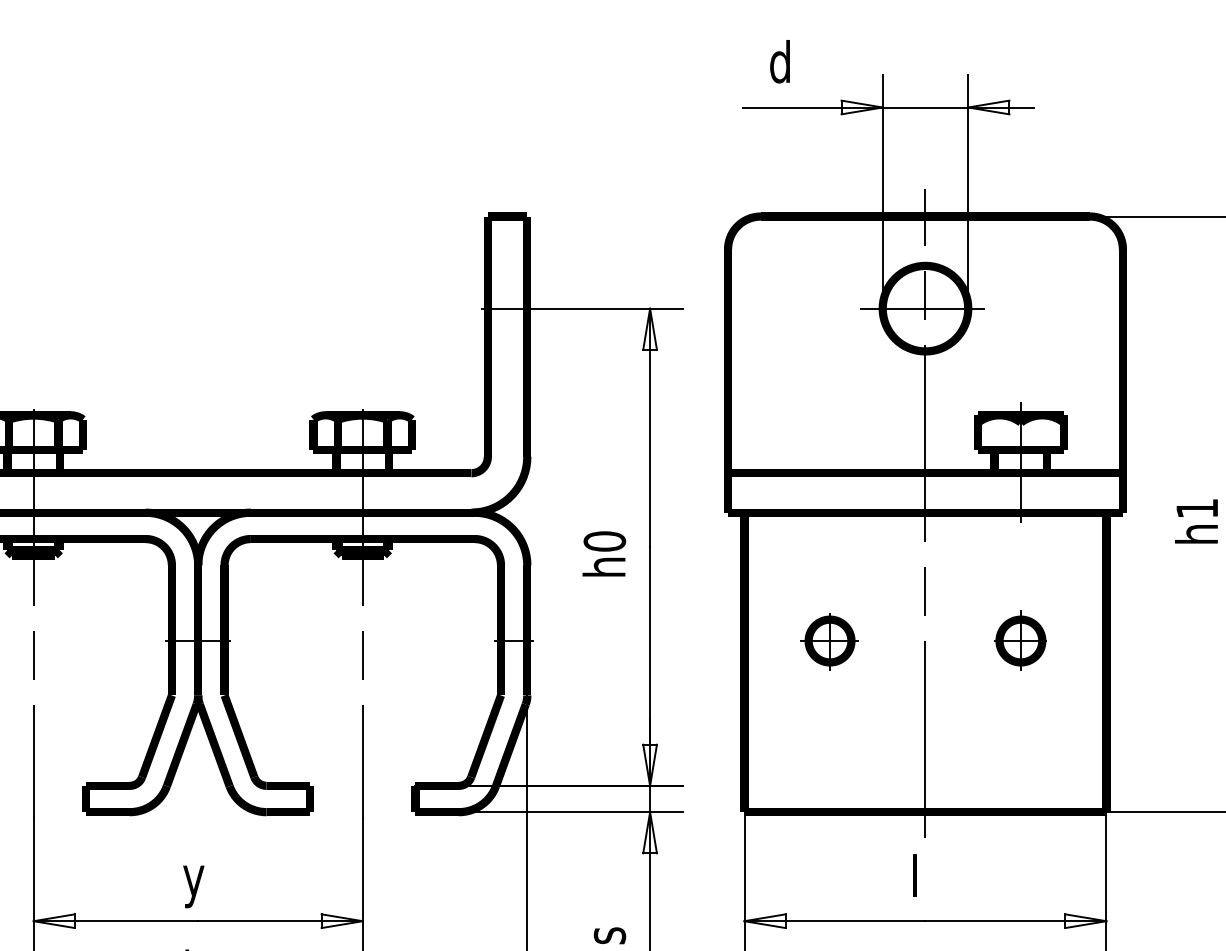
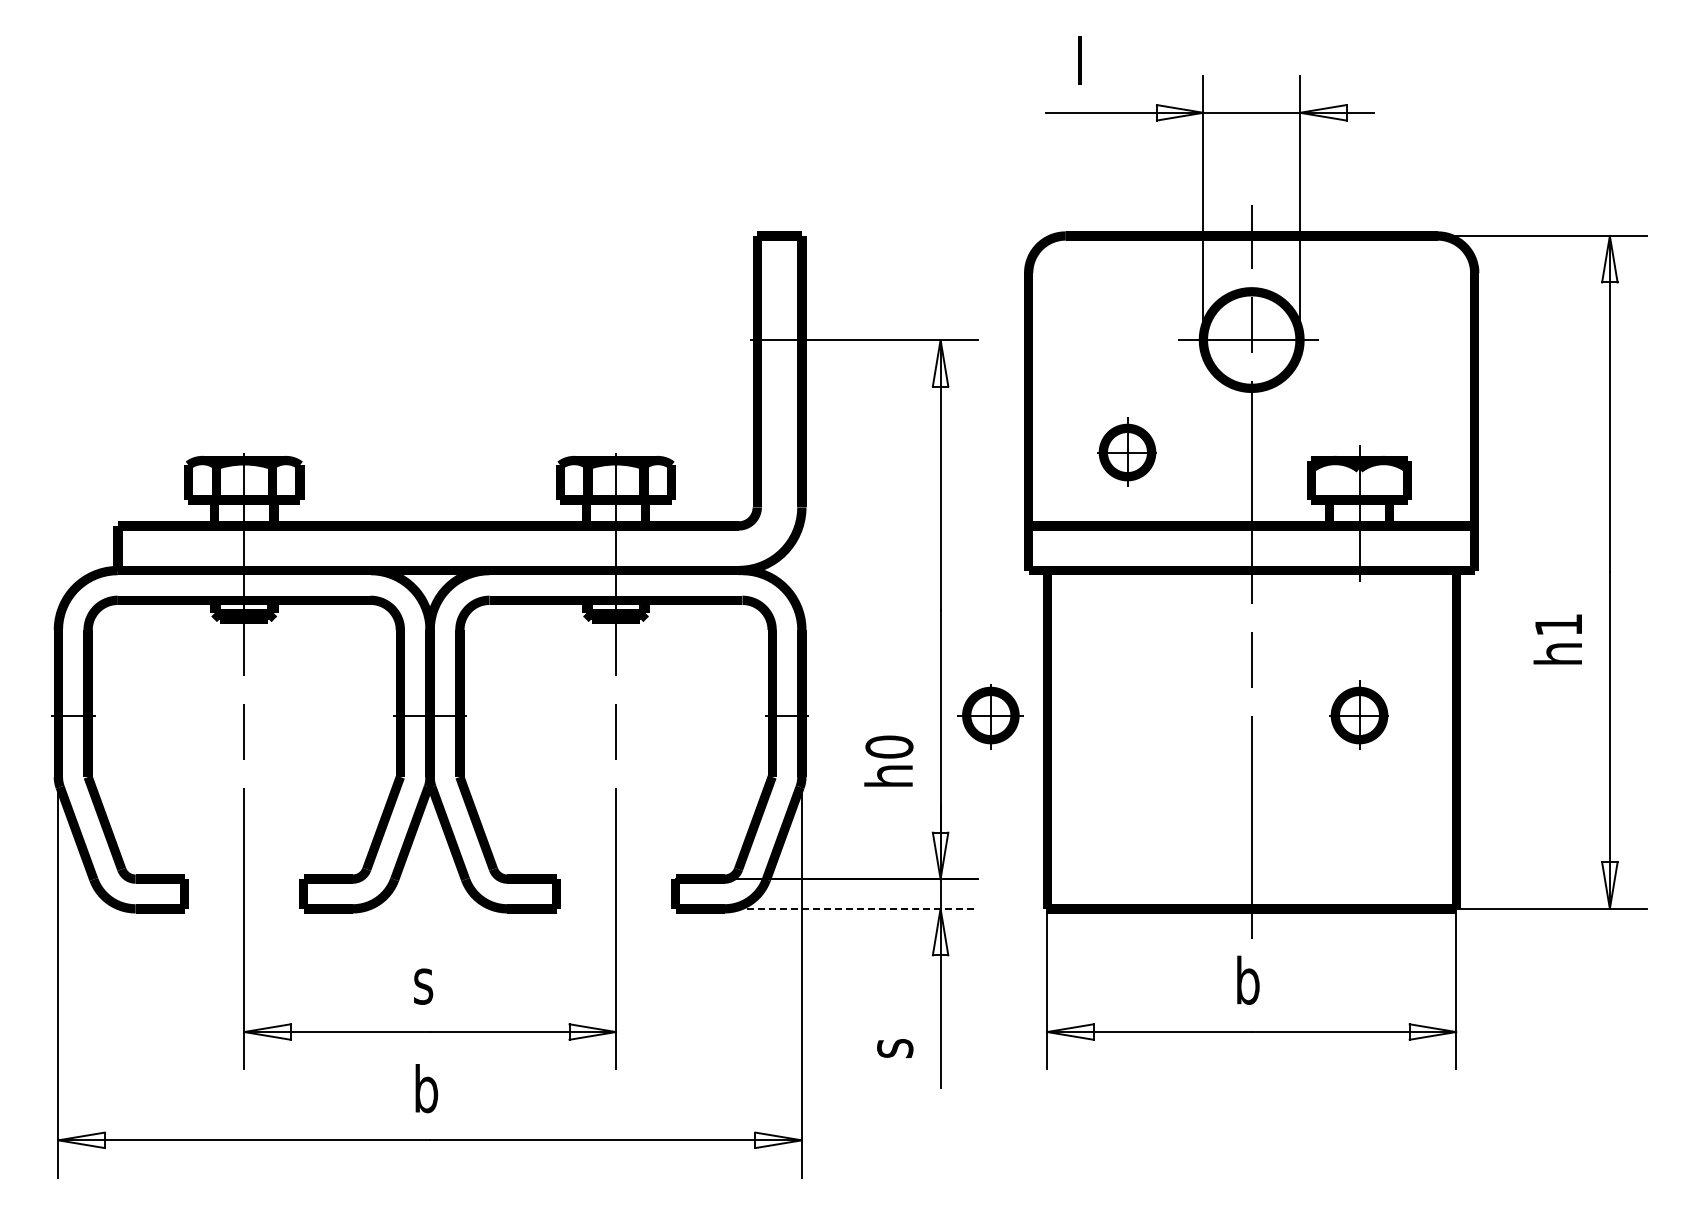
text: (780, 61) -> (1087, 60), d -> l
part: (814, 407) -> (1126, 451), added
text: (1196, 521) -> (1557, 639), moved
text: (603, 553) -> (888, 760), moved
part: (829, 641) -> (990, 716), moved
line: (571, 811) -> (851, 908), solid -> dashed
text: (922, 874) -> (1248, 979), l -> b
text: (194, 886) -> (425, 992), y -> s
▬▬▬▬▬▬▬▬▬▬
## Aim of the exercise:
Repeat the material above verbatim, with no pictures in the output.

## The completed task:
text: (780, 61) -> (1087, 60), d -> l
part: (814, 407) -> (1126, 451), added
text: (1196, 521) -> (1557, 639), moved
text: (603, 553) -> (888, 760), moved
part: (829, 641) -> (990, 716), moved
line: (571, 811) -> (851, 908), solid -> dashed
text: (922, 874) -> (1248, 979), l -> b
text: (194, 886) -> (425, 992), y -> s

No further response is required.